He and his friend fell out a couple of times over money, but want of cash and hunger for excitement brought them back together again. When they left school Tom found a job as a trainee electrician and his adolescent spate of law breaking came to an end. He took driving lessons, saved up enough to buy his own car and lost touch with the boy he used to go stealing with. Gay pubs, clubs, and sex provided him with thrills of a different kind.
He had shown me photographs taken after he first started work, including images of him with his first boyfriend, a lad as thin as Darren who worked in a department store. Tom told his family he was gay and took the boy home several times, but after four or five months they split up. His parents and brother tried put pressure on him, saying that he was not really gay and would forget about men if he made a proper effort with a steady girlfriend. Dejected and mistrusting his own feelings, he followed their advice and found a girl whose company he enjoyed, but in bed he could perform only by imagining he was with a man. In a supermarket where he had gone alone one day an attractive man looked at him a few times as they passed in the aisles. He responded, they spoke and went back to the man's flat. Holding a male body in his arms again made it obvious to him that with the girl he was merely pretending. He told her he had found someone else and escaped his family's influence by moving out to a flat of his own.
For a while he indulged in a life of one-night stands.
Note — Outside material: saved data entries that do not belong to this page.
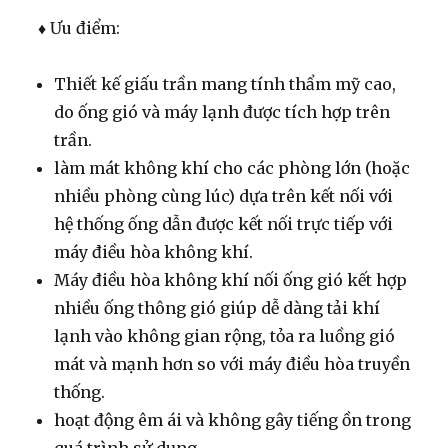
♦ Ưu điểm:
Thiết kế giấu trần mang tính thẩm mỹ cao,
do ống gió và máy lạnh được tích hợp trên
trần.
làm mát không khí cho các phòng lớn (hoặc
nhiều phòng cùng lúc) dựa trên kết nối với
hệ thống ống dẫn được kết nối trực tiếp với
máy điều hòa không khí.
Máy điều hòa không khí nối ống gió kết hợp
nhiều ống thông gió giúp dễ dàng tải khí
lạnh vào không gian rộng, tỏa ra luồng gió
mát và mạnh hơn so với máy điều hòa truyền
thống.
hoạt động êm ái và không gây tiếng ồn trong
One of his pick-ups took him home to an enormous room packed with all sorts of goods: cameras, laptop computers, portable phones, records and stereo equipment. The property was stuffed into bags and suitcases, piled up on the floor and poking out from under the furniture. The explanation given, that all these goods had been bought cheap from car boot sales and charity shops for resale at a profit, was not convincing and Tom rightly assumed they were stolen. He saw the man again by chance; this time was with friends, in a gay pub in the West End. They were guarded in what they said initially, but more alcohol made them incautious and they soon revealed that they were all living outside the law - thieving, buying and selling stolen property, or supplying drugs.
Through them Tom met a car thief who was heterosexual but who used the group to help dispose of property he had stolen from cars. Tom told him about his schoolboy activities, was impressed by the man's tales of stealing cars to order for wealthy villains, and fascinated to hear about new gadgets for overcoming the latest locks and alarms. He learned about falsifying documents, and of a garage workshop under a railway arch where number plates were changed, chassis numbers removed, and vehicles re-sprayed. Wiring houses seemed dull in comparison, and when the man invited him to go along one night to see him in action Tom could not resist. New cars might come with better locks and security devices than before, but inventive thieves quickly developed ways to overcome them.